Saya pernah mencoba mengikuti tren, menulis artikel yang, secara strategi, seharusnya menghasilkan engagement tinggi. Hasilnya?
Rasa puas yang kosong. Seperti memasak hidangan mewah tanpa mencicipinya sendiri.Â
Anda tahu apa yang lebih memuaskan daripada melihat angka di layar? Mengetahui bahwa ada orang, meskipun hanya satu, yang merasa tulisan saya memberi arti lebih dari sekadar hiburan ringan.
Siapa yang Saya Bantu dengan Menulis?
Sebenarnya, jawaban pertama dan utama adalah: saya membantu diri sendiri.
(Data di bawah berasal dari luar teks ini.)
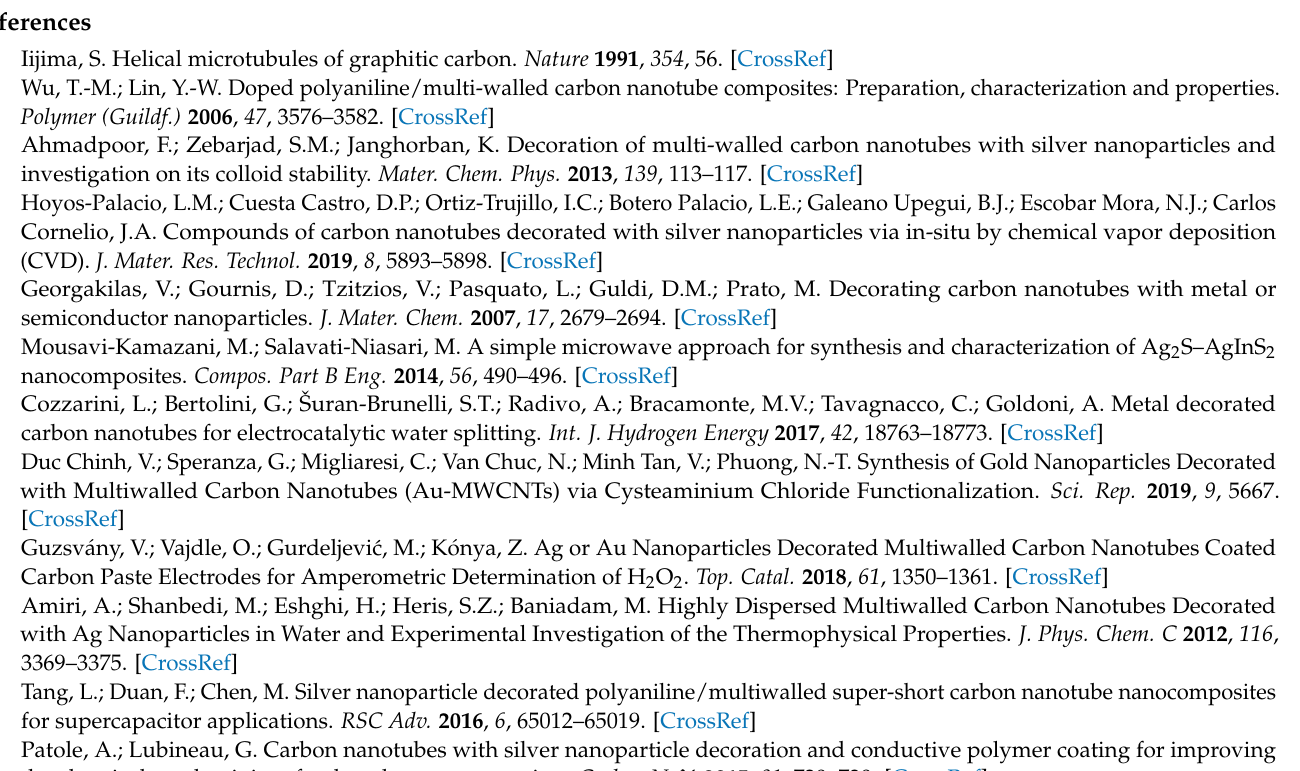
Table S31: two-way ANOVA between the groups of MWCNTs and AgMWCNTs samples dispersed in water with different temperatures (20–60 ◦ C) and concentrations (0–1.0 mg cm − 3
Menulis adalah terapi. Ketika pikiran saya kacau atau emosi saya meluap, menulis menjadi penenang yang tak tergantikan.
Dalam proses ini, saya menemukan banyak jawaban yang sebelumnya tak saya sadari.
Namun, ada juga kepuasan tersendiri ketika pembaca menghubungi saya dan berkata, "Tulisanmu membuatku merasa tidak sendirian."
Kalimat sederhana itu adalah pengingat bahwa meskipun saya menulis untuk diri sendiri, dampaknya bisa menjangkau orang lain.
Kita sering lupa bahwa tulisan bukan hanya milik kita setelah ia dibaca orang lain.
Seperti lagu yang memiliki makna berbeda bagi setiap pendengarnya, tulisan adalah cermin. Ia merefleksikan apa yang pembaca butuhkan, bukan hanya apa yang ingin penulis katakan.